- **Tasks and exercises**:
1 > In the Angelina Vidal biography, what length of working day did her 1886 publication urge workers to campaign for?
2 > Pick up the Angelina Vidal biography after its final sentence and carry it forward.

Angelina Vidal (1847 – 1917) was a Portuguese writer, editor noted for her support of the republic, women's rights and education for women.

Life
Vidal was born in São José in 1847. Her parents were Joaquim Casimiro Júnior and Rita Adelaide de Jesus. Her father was married to Maria do Carmo Figueiredo and as a result she had a half-sister named Carlota Joaquina da Silva Faria who died in 1913. At the age of nine she was an orphan.

She married in 1872. Her work Death of Satan was published in 1879. After twelve years of her marriage she separated from her husband. Divorce was impossible and her husband gained the custody of their children. In 1886 she published To the Portuguese workers which encouraged workers to campaign for a 12-hour day as at that time the standard working day was 15 hours.

Her husband died in 1894.

In 1901 she faced financial hardship. She had to turn to the charity of tobacco workers. This was not short-term and she had to ask again 1904.

Named joint coordinates:
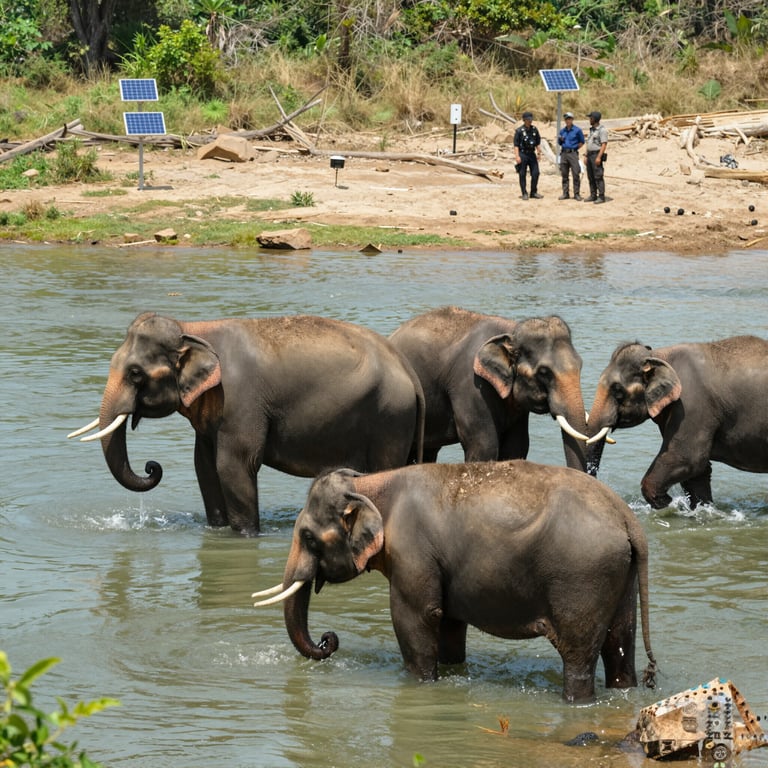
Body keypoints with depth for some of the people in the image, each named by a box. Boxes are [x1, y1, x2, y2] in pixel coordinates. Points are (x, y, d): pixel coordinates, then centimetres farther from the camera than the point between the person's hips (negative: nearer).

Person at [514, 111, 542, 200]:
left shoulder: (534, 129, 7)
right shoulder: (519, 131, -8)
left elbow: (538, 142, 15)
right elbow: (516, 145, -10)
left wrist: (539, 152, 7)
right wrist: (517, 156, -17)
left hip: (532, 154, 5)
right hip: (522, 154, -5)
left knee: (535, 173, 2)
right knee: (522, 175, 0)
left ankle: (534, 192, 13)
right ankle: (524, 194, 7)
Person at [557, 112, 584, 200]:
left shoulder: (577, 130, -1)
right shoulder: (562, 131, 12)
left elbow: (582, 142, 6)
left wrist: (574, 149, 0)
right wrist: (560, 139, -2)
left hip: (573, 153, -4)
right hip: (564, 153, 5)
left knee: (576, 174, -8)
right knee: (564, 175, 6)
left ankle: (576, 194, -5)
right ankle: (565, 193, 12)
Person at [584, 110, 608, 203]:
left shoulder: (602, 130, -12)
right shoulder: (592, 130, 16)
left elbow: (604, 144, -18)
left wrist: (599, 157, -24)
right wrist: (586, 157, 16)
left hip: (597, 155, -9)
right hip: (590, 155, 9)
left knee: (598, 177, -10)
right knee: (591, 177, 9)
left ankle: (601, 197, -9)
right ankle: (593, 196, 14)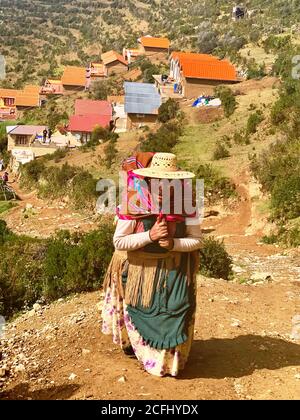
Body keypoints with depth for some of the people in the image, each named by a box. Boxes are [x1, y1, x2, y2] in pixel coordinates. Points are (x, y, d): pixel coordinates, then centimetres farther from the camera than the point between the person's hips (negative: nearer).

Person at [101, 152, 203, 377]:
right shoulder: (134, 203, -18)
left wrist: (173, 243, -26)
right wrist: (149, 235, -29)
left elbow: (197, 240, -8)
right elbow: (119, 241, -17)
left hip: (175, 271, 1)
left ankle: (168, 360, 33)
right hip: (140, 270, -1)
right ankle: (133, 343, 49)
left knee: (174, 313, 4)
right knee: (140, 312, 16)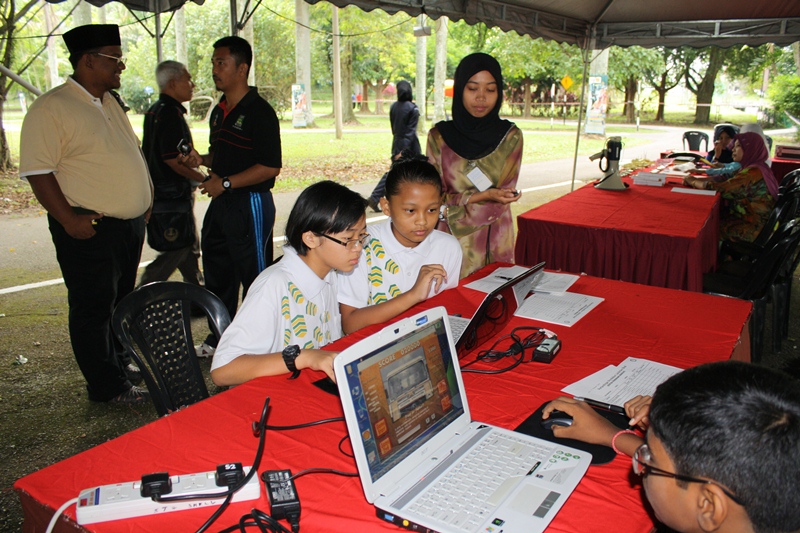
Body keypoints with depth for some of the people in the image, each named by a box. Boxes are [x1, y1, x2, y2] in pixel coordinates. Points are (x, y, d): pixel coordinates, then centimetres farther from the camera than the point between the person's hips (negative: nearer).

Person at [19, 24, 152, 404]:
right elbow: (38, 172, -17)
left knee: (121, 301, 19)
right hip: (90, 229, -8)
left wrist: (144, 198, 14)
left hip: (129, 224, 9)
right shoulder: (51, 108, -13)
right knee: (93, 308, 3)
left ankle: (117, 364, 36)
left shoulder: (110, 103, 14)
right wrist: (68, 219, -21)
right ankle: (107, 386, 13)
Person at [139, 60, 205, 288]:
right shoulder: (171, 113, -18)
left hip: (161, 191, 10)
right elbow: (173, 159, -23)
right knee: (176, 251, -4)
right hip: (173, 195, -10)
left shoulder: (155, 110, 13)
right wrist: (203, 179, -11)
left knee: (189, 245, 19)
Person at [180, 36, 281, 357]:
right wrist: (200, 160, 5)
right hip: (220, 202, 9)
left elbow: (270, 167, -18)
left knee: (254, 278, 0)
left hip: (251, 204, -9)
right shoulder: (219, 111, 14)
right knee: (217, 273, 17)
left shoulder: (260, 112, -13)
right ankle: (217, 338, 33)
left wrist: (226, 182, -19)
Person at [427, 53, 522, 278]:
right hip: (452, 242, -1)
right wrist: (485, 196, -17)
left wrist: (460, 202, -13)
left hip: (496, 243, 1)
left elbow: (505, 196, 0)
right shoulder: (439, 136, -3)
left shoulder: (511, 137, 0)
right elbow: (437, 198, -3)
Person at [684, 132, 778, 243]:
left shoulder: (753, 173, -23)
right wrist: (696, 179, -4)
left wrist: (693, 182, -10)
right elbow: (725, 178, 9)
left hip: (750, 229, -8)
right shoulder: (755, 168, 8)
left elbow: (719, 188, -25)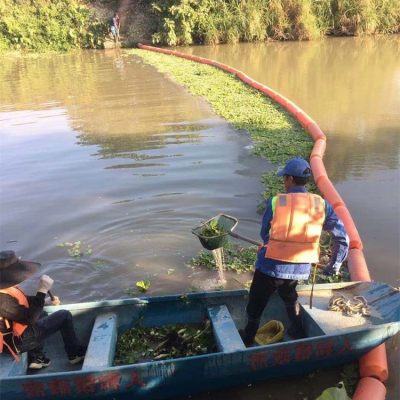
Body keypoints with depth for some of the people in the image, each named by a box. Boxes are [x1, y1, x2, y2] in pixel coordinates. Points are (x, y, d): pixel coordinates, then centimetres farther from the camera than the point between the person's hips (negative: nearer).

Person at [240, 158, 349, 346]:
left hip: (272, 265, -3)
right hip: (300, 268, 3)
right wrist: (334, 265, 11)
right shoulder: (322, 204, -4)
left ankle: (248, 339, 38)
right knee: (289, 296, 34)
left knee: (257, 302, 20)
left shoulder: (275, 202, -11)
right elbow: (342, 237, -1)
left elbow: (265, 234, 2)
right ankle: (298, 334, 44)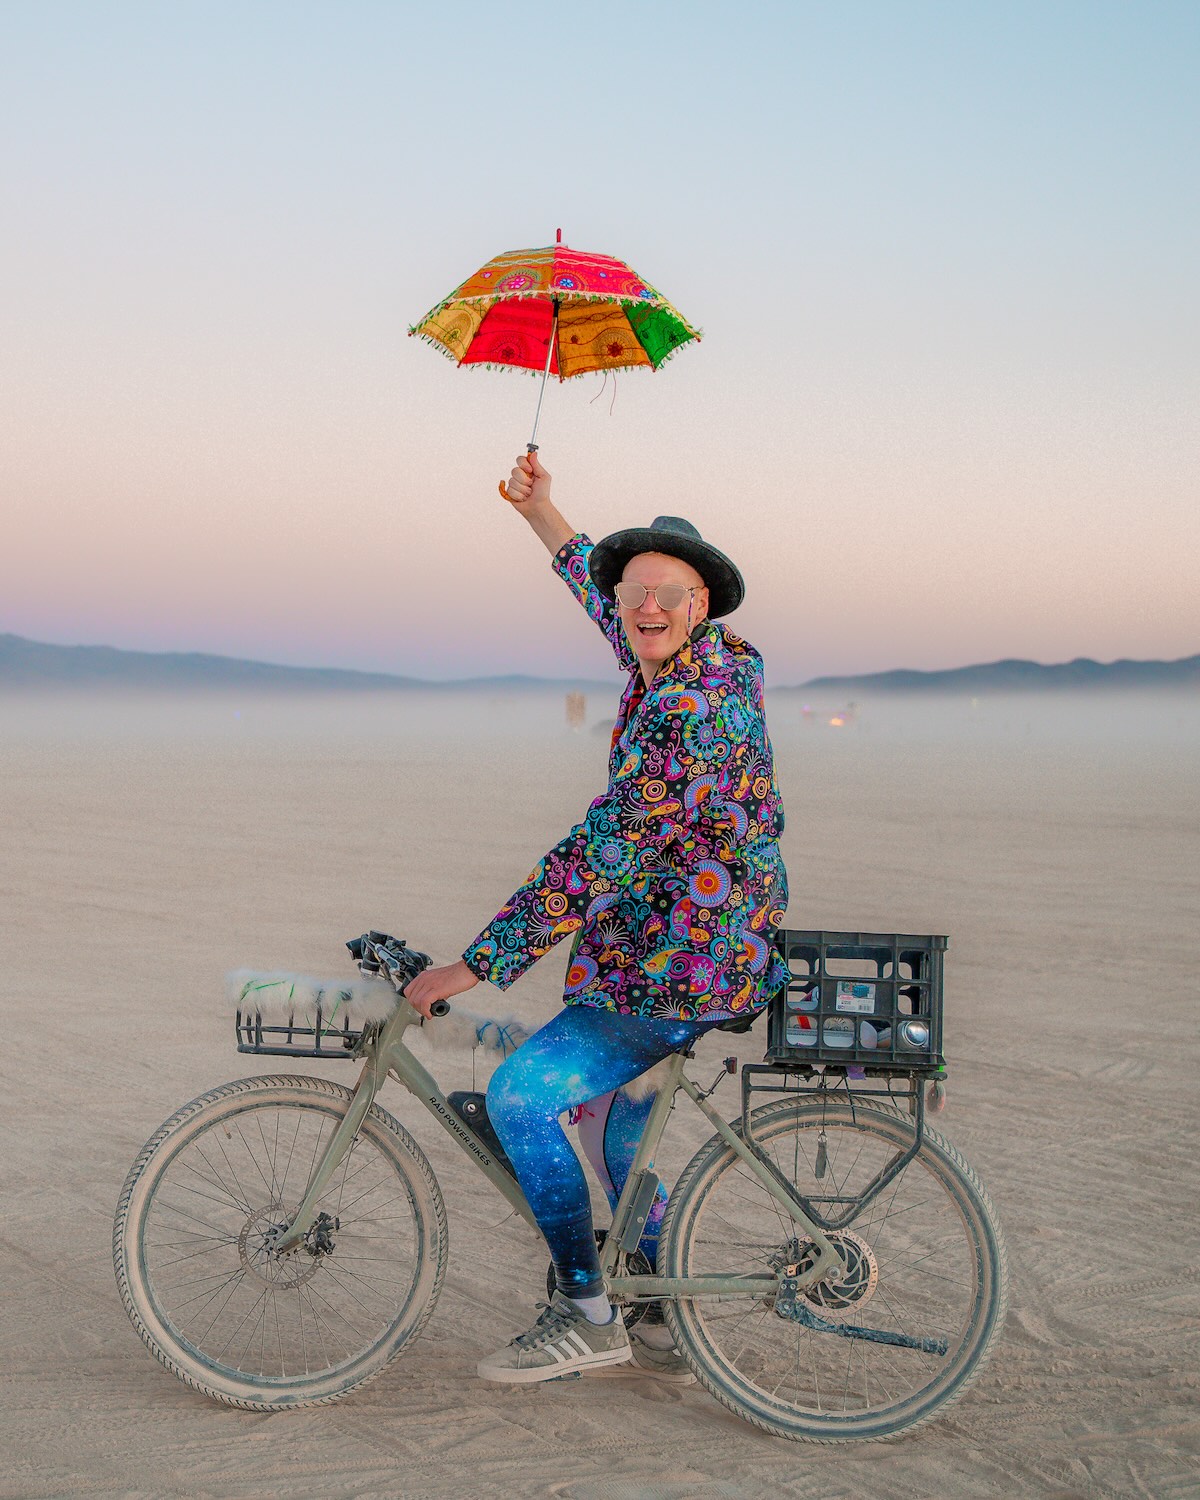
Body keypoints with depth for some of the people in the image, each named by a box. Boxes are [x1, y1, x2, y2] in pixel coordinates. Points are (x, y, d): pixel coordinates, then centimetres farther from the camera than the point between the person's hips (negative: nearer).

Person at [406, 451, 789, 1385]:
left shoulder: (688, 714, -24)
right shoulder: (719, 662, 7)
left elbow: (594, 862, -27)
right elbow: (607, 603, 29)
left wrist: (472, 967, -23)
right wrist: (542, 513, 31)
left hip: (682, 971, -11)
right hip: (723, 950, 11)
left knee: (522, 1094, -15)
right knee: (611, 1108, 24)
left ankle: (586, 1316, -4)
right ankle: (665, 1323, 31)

- **Answer set**:
1 > A 12-hour day.

2 >
Death and legacy

Vidal died in Anjos. A plaque was placed on her house although it is believed that the date on the plaque is wrong.  She was one of the first women in Portugal who were concerned with women's subordinate status and in particular about improving the educational opportunities for Women in Portugal together with Francisca Wood, Alice Pestana, Carolina Michaëlis de Vasconcelos, Alice Moderno, Maria Amália Vaz de Carvalho, Antónia Pusich and Guiomar Torrezão. A street is named for her in Lisbon.

Works

Publications 
 Morte de Satan, (1879)
 A Noite do Espírito, (1887)
 Ícaro, (1902)
 Jesus no Templo, (1881)
 Jessa Helfmann às Mães, Lisbon (1881)
 O Marquês de Pombal à luz da Filosofia, Lisbon, (1882)
 O Ultrage. Dedicado ao Major de Quillinan, Lisbon, (1883)
 Folhas Soltas, (1887)
 A Provocação. Carta ao Rei, (1887)
 Arquivo Histórico. Narrativa da Fundação das Cidades e Vilas do Reino e seus Brasões de Armas, (1889)
 Ódio à Inglaterra, (1890)
 Protesto contra a Inglaterra, (1890)
 Justiça aos vencidos, (1890)
 Liquidando... Espirais de Dor, Lisbon, (1894)
 Nas Florestas da Vida, Lisbon, (1906)
 Semana da Paixão, (1906)
 Contos Negros, (1896)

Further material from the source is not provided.